Another thing is that, before they joined, the concept of conjugal visits didn't exist in Romania. So there was no space where inmates could be intimate with their spouses. That changed. And I took some photos with inmates wearing handcuffs in 2005 and 2006. When I came back in 2008, I wasn't allowed to take photos with handcuffs – new rules.

What struck you most when you got to know the different types of inmates a little better?
One thing I thought was really interesting was that between 2005 and 2006 I noticed that most of the inmates that borrowed books from the library were the ones in the maximum security ward of the prison. When I asked the guards why that was, they told me that the inmates who were locked up there had committed more intelligent and premeditated crimes and had received harsher sentences for that.

They were generally more interested in reading and they were there for a longer time – so more invested in educating themselves in prison. In the book, I have one photo of an inmate who just reminded me so much of an engineering student. I asked him what he had done, and he told me he was found guilty of armed robbery. A guy who's in for a bit for stealing a few wallets is not necessarily interested in books in the same way.

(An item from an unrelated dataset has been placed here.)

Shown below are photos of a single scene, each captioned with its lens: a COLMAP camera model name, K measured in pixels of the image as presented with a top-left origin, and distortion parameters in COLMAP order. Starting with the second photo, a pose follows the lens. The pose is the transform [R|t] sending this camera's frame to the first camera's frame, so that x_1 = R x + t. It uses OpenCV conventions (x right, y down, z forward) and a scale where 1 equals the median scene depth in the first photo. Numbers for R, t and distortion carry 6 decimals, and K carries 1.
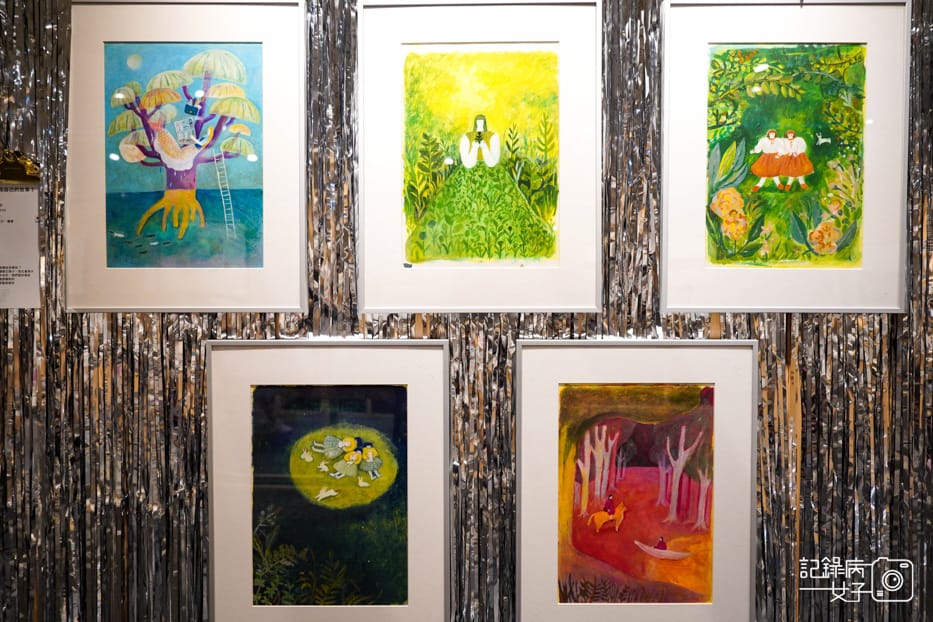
lens RADIAL K [[736.1, 0, 467.7], [0, 736.1, 310.8], [0, 0, 1]] dist [-0.010876, -0.000013]
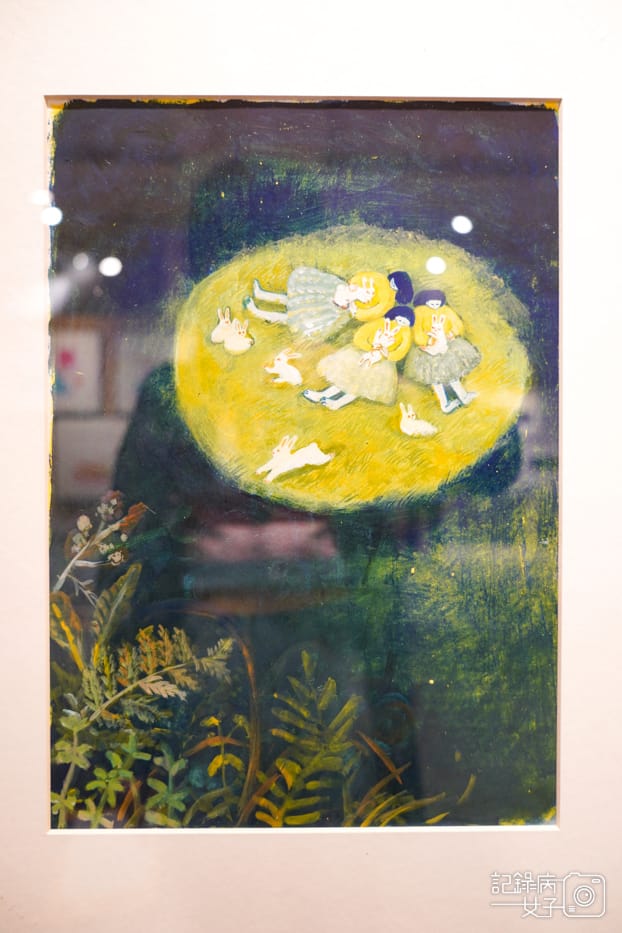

A poem written by an inmate

Flowers…behind the walls

Whoever you are, reader, please understand that I didn't write this just to pass time.

If you don't have the patience to read between the lines, so you can understand the essence of my words, then you'd better not bother to read.

If you sincerely wish to analyse the good and the bad parts of my writing, then you're welcome to my anonymous text.

How did this kind of photography relate to your other work?
I'd been working in fashion photography and, at first, I mostly saw the inmates as models, in a way. But when I came back in 2008, when I was so much more familiar with the subject and the inmates, I realised they seemed more like the celebrities I used to photograph. They were much more sincere and I felt more at ease around them. The atmosphere was completely different than in fashion photography.

How has this experience stayed with you?
The interactions I had with the inmates made a lasting impression on me. They were completely different people than who I was used to working with. It opened up another side of society for me. In 2005 and 2006 I was working on these extremes – fashion photography and this project. It helped me to fully transition to the kind of work I'm doing now.

The showers in Aiud prison

Poetry by an inmate

What is the meaning?

Let me tell you a poem about me
Police came into my house
And took me by surprise
Just as I was having dinner
With my family

I was with my children
Who always made me happy
But they broke into my house disrespectfully
And scared the life out of my little boy

They pushed me into a van, ruthlessly
And told me they were taking me to Sibiu

There they stressed me out and locked me up
In a place where the sun doesn't set
And I am so alone.


Cosmin Bumbuț's work will be exhibited at the European Month of Photography in Berlin, until the 31st of October.